Pity the poor governor from the Garden State. Once the GOP’s king of the hill, before being vanquished by the president-elect, Christie spent all fall clinging to Trump like a hostage to his captor. He was rewarded for his blind subservience by the then-dubious distinction of heading up Trump’s transition team. Of course that was back when not even The Donald thought he would ever have anything to actually transition to. Within days of his unanticipated victory, Christie was summarily transitioned out. He has now been reduced to playing Trump’s imaginary foil in his unwavering and unnerving defense of Vladimir Putin. Poor Chris Christie. He was, for one brief shining moment, a credible presidential candidate. Now, to Trump, he’s a just a fat guy sitting on his bed in New Jersey, tying up bridge traffic and hacking John Podesta’s emails.

Fantasy? Sure, but it’s not all that far outside the realm of our new normal. Is it just me, or does our new normal really resemble a bad dream sequence, or maybe an old “Twilight Zone” episode? The first half of the weekend was devoted to an esoteric battle between the CIA and the FBI over whether Russia interfered with our presidential election in order to help Trump win or just to mess with us. The second half was filled with Trump defending the Putin crowd from any wrongdoing and preparing to nominate as secretary of state an oil company executive with close ties to Russia.

I keep having flashbacks to my elementary school years. At precisely 1 p.m. central time on the first Wednesday of every month, an air raid siren went off and we had to crawl under our desks until it stopped. This was how we prepared for a Russian attack. It was traumatic for me. I was too big to fit under my desk, so I sort of curled up next to it, certain that I would be the first to die when the bombs started dropping. Fast forward 60 years: these sneaky Russians have moved on from bombing elementary schools to screwing with our elections.

I get the fact that the cold war is over, but Putin’s regime has been a stubbornly unpleasant thorn in our side for years. The Washington Post’s incredible reporting Friday that the CIA has evidence of Russia’s interference in our presidential election was blockbuster stuff. It was almost enough for me to crawl under my desk. I could fit there now but am way too old and arthritic to get up again.

There was a time, not all that long ago, when credible reports of Russian election tampering would have triggered a strong, swift bipartisan response on the part of our country’s political players. And the Republicans would have been out front banging the war drums.

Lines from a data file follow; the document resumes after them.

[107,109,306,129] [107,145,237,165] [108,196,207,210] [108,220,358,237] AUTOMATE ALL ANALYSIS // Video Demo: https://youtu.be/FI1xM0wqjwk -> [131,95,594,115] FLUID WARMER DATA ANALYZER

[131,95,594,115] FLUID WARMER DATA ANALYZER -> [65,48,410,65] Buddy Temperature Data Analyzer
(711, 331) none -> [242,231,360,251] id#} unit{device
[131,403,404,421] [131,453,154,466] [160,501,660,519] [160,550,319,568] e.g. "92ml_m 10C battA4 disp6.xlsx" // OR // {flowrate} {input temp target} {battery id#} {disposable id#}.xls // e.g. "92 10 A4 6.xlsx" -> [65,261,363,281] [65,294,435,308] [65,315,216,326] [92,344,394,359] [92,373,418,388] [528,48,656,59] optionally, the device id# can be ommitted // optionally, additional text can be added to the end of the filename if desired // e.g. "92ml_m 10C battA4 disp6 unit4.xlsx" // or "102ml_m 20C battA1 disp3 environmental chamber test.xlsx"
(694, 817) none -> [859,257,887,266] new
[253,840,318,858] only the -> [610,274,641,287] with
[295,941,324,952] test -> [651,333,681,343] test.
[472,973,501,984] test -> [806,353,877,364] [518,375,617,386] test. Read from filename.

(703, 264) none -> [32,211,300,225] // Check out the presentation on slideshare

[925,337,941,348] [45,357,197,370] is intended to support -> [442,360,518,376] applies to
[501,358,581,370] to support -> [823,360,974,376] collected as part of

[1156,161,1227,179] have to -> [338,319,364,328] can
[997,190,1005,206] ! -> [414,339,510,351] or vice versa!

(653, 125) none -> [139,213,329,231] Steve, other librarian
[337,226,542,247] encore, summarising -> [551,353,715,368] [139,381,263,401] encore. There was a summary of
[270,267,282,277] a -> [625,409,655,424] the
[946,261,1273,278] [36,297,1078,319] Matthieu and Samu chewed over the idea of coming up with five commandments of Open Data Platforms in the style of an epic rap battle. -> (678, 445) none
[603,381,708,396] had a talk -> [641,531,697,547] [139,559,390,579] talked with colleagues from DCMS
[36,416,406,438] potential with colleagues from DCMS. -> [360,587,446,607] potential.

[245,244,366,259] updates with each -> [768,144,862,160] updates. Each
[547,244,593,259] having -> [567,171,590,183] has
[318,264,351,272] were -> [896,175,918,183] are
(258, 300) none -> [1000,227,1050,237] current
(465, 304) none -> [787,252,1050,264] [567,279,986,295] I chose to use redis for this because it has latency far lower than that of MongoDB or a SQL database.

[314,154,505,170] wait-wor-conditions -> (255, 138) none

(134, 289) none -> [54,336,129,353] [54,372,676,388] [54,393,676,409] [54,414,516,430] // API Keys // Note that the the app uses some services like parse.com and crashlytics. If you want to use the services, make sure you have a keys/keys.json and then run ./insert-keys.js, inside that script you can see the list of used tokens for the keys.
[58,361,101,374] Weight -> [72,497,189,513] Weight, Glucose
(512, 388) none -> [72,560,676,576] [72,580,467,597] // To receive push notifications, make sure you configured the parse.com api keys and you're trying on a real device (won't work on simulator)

Yet it took Senate Majority Leader Mitch McConnell more than 48 hours to issue this remarkably tepid statement: “The Russians are not our friends.” His initial reaction to the Post’s report was to express doubt over the accuracy of the CIA’s findings, echoing with subdued language the more verbosely articulated sentiment of President-elect Trump who called the claim of Russian interference “ridiculous.” By this morning, however, McConnell reversed course and supported the call for a congressional investigation.

Of course, long-time Republican Russian critics like Sens. John McCain and Lindsey Graham were not swayed by Trump’s affinity for Putin. Both were quick to criticize Russian interference and call for a thorough investigation. Neocon hawk and former UN Ambassador John Bolton would have ordinarily joined that chorus. However, he is now looking for a top state department job in the new administration. He told Fox News that he thinks the Russian election flap may be a “false flag” planted by the Obama Administration in order to rile the Russians. That motion appeared to die for lack of a second.

That pretty much leaves Trump and his hangers-on sticking with the Russia-can-do-no-evil position. Putin is one of the few players on the world stage never to get so much as a vindictive late night tweet from the incoming president. Trump is fond of recalling how Putin once described him as brilliant. If that’s all it takes to influence this administration, O.J. Simpson should get himself a thesaurus of superlatives and a pardon application. And when he’s done, he should pass them both on to poor old Chris Christie.